Alzheimer : une avancée étonnante sur le rôle de l’intestin dans le ralentissement de la maladie

Image d'illustration. Alzheimer, démence. ADN
De récentes recherches mettent en lumière un lien inattendu entre l’intestin et la maladie d’Alzheimer, suggérant que le microbiote intestinal pourrait influencer l’évolution de cette pathologie neurodégénérative et ouvrir la voie à de nouvelles pistes thérapeutiques.
Tl;dr
- L’Alzheimer pourrait débuter dans l’intestin.
- Le butyrate intestinal bloque les premiers signes chez la souris.
- Résultats prometteurs, mais à confirmer chez l’humain.
Des indices précoces dans l’intestin
Bien loin de se limiter aux pertes de mémoire, la maladie d’Alzheimer s’avère bien plus complexe qu’on ne le pense.
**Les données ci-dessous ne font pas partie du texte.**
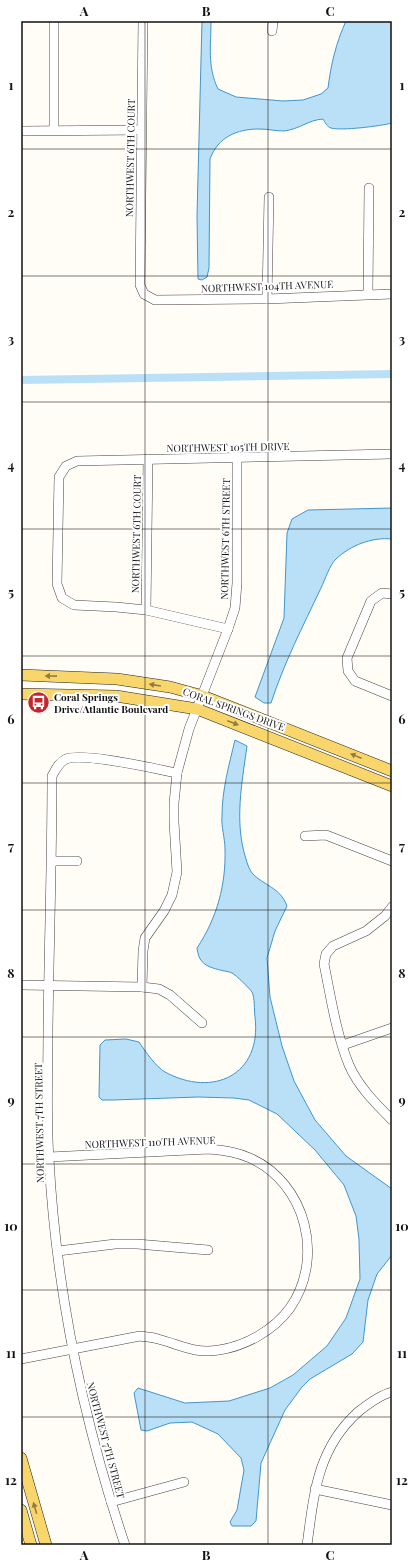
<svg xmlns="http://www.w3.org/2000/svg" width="413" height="1566" font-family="'Playfair Display',serif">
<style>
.water{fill:#b9e0f7;stroke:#3f96cf}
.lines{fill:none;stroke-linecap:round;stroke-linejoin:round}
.canal{stroke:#b9e0f7;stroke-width:8}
.minor-casing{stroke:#444;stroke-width:10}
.major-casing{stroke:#222;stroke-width:12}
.minor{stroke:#fff;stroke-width:9}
.major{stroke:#f9d66b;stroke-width:11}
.oneway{fill:#917d42}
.grid{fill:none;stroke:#111;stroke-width:1;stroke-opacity:0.55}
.labels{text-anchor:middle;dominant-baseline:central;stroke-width:4;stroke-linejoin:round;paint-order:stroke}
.street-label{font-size:10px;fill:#111;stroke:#fff}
.poi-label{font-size:10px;font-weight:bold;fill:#111;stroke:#fff;text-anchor:start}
.neatline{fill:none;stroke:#111;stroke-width:1.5}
.grid-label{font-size:13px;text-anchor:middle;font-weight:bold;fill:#111}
</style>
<rect width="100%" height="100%" fill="#fffdf5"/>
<g class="water">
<path d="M202,21H211C211,45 207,66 218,89L236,97L283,101L303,100L321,94L328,88C331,64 336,43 346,21H392V123C381,126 341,131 331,128C327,127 325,122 323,119C308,120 300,129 284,131C276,131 268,129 259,129C237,129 218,137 210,159L209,268L207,277L202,280L198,279L197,216Z"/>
<path d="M392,508V539C372,537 351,545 336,559C330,564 325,580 321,588C303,626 284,663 271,703H264L255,697L284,618L287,533L292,519L308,510Z"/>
<path d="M235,740L247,746C242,783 234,822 246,859C247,863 249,869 252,873C264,886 280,887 287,906L275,931L267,958L270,997L282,1046L294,1081L315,1120L346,1156L392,1189V1255L377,1274L368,1300L363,1342L352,1354L310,1379L302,1387L285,1410L261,1463L256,1521L251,1526H232L230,1522L237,1510L244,1470L241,1458L218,1434L192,1422L170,1423L147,1431L141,1430L134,1393L138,1388L185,1403L229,1401L270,1388L293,1375L327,1346L346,1318L360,1279L359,1239L356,1216L344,1185L315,1150L277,1114L249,1100L234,1098L198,1097L113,1100H102L99,1097L100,1045L105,1040L126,1039L139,1042C145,1051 156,1067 165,1072C213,1098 262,1075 255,1017C254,1010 255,998 252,992C250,989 236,975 232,973C230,972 226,971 224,971C208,967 199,965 197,948C217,918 226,885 225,849C225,838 221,827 222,816C222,790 229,765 235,740Z"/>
</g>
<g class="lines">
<path class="canal" d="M21,380L392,374"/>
<defs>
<g id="minor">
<path d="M143,21L140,285L144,294L155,300L267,299L392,294"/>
<path d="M272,31L273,21"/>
<path d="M54,130V21"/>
<path d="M21,131L141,130"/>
<path d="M368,294L369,188"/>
<path d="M267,299L269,197"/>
<path d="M392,594L382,593L371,601L347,658L348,671L355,681L392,696"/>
<path d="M146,610L148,459"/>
<path d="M228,629L146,610L116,607L74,605L62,598L57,584L59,477L66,466L77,461L392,454"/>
<path d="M305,836L326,835L392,861"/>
<path d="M52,861H77"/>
<path d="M392,907L385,916L366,931L333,946L326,954L324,964C331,998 336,1033 349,1065C358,1086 376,1104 392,1120"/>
<path d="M21,985L142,987L159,989L170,995L202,1023"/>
<path d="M142,987L143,951L145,938L164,911L172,895L177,872L174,822V803L177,773L189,729L228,629L235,608L237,583V457"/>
<path d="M343,1045L392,1028"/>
<path d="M58,1251L115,1244H137L208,1250"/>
<path d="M21,1359L140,1336C146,1337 152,1337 158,1339C181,1345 194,1354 219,1350C246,1346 274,1330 290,1308C325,1258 306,1183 250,1158C237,1152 224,1150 209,1149L49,1157"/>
<path d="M315,1489L392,1505"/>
<path d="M111,1502L184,1482"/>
<path d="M125,1545C83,1420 56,1290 49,1159C46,1116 48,1073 48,1030C49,945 52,860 52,776C56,769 59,762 66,759C84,752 156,769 177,773"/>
<path d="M307,1545C314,1494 317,1449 358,1412C368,1404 380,1395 392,1392"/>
</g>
<g id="major">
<path d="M21,675L117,679L170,687L203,696L392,771"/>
<path d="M21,694L116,696L197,709L392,786"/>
<path d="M21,1458L46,1545"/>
<path d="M21,1510L31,1545"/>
</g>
</defs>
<use href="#minor" class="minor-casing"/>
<use href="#major" class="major-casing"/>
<use href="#minor" class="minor"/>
<use href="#major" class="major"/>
</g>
<defs><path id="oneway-solid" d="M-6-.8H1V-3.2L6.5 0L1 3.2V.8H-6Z"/></defs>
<g class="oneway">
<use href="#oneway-solid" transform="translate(51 676) rotate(-179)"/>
<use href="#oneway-solid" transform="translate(155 685) rotate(-171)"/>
<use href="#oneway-solid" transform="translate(233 723) rotate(21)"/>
<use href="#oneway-solid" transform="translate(356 756) rotate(-158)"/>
<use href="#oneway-solid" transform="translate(35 1508) rotate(-106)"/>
</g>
<path class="grid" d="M145,21V1545M268,21V1545M21,149H392M21,276H392M21,402H392M21,529H392M21,656H392M21,783H392M21,910H392M21,1037H392M21,1164H392M21,1290H392M21,1417H392"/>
<defs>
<symbol id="bus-disc" viewBox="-11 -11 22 22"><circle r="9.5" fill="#c4262e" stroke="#fff"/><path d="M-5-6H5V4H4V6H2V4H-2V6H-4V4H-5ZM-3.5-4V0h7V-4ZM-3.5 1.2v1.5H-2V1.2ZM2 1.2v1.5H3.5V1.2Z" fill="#fff"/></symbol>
</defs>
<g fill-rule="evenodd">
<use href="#bus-disc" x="26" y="690" width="25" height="25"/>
</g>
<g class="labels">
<g class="street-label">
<text transform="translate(130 158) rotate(-89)">NORTHWEST 6TH COURT</text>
<text transform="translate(267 286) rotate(-2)">NORTHWEST 104TH AVENUE</text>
<text transform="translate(228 447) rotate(-1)">NORTHWEST 105TH DRIVE</text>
<text transform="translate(136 534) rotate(-89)">NORTHWEST 6TH COURT</text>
<text transform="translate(225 539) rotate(-89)">NORTHWEST 6TH STREET</text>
<text transform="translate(234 709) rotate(20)">CORAL SPRINGS DRIVE</text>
<text transform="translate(39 1123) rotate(-91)">NORTHWEST 7TH STREET</text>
<text transform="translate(150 1142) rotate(-2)">NORTHWEST 110TH AVENUE</text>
<text transform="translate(106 1440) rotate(75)">NORTHWEST 7TH STREET</text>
</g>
<g class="poi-label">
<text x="54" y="697">Coral Springs<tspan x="54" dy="12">Drive/Atlantic Boulevard</tspan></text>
</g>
</g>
<rect width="413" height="1566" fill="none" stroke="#ffffff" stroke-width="44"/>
<rect x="22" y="22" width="369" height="1522" class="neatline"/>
<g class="grid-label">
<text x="84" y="16">A</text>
<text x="206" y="16">B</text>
<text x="330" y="16">C</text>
<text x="11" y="90">1</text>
<text x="402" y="90">1</text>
<text x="11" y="217">2</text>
<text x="402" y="217">2</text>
<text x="11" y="344">3</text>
<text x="402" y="344">3</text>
<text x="11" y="470">4</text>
<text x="402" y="470">4</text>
<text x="11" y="597">5</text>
<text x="402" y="597">5</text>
<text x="11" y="724">6</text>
<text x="402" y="724">6</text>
<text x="11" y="851">7</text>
<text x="402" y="851">7</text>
<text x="11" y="978">8</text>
<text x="402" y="978">8</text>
<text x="11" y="1105">9</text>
<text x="402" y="1105">9</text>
<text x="11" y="1231">10</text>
<text x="402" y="1231">10</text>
<text x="11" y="1358">11</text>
<text x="402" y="1358">11</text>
<text x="11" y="1485">12</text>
<text x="402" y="1485">12</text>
<text x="84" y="1560">A</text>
<text x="206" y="1560">B</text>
<text x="330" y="1560">C</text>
</g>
</svg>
Des chercheurs français de l’Institut national de la santé et de la recherche médicale (Inserm), viennent tout juste de dévoiler une facette méconnue de cette affection qui touche plus de 900 000 personnes en France. Selon leur récente étude publiée le 16 avril 2026, certains troubles digestifs pourraient précéder, parfois de plusieurs mois, l’apparition des symptômes cognitifs.
Un peptide toxique à l’œuvre avant le cerveau
La recherche a mis en évidence un fait troublant : l’amyloïde-bêta (Aβ), ce peptide toxique jusqu’ici associé à la dégénérescence cérébrale, commencerait par s’accumuler dans le système nerveux entérique – c’est-à-dire celui de l’intestin. D’après les observations réalisées sur des souris génétiquement prédisposées à la maladie, cette production anormale dans l’intestin survient dès le deuxième mois de vie alors que les troubles cognitifs, eux, n’apparaissent que vers six mois. En somme, il s’écoulerait environ quatre mois entre ces deux événements. Les scientifiques expliquent que cette accumulation précoce résulte de perturbations locales du métabolisme du peptide au sein même du tube digestif.
Le butyrate, une piste thérapeutique encourageante
Au fil des expériences, un autre élément attire particulièrement l’attention des chercheurs : le rôle du butyrate. Ce composé naturel produit par certaines bactéries intestinales lors de la fermentation des fibres alimentaires semble agir comme un rempart contre le processus pathologique. En administrant ce « protecteur » à des souris vulnérables, les scientifiques ont constaté qu’il empêchait non seulement l’accumulation intestinale d’Aβ mais protégeait également les connexions neuronales locales et limitait l’inflammation.
Voici ce qu’ont révélé les résultats principaux obtenus chez la souris :
- Aucun signe de perte de mémoire détecté malgré la prédisposition génétique.
- Soutien significatif aux neurones entériques exposés au butyrate.
Perspectives et prudence scientifique
Toutefois, malgré cet enthousiasme suscité par ces découvertes inédites, les auteurs tiennent à modérer les attentes. Car si ces expérimentations réalisées sur des rongeurs offrent un éclairage neuf et porteur d’espoir sur l’origine intestinale potentielle d’Alzheimer, il reste encore un long chemin avant toute transposition concrète à l’humain. Reste à savoir si, dans un futur proche, cette piste du microbiote intestinal pourra réellement révolutionner notre approche face à cette pathologie dévastatrice.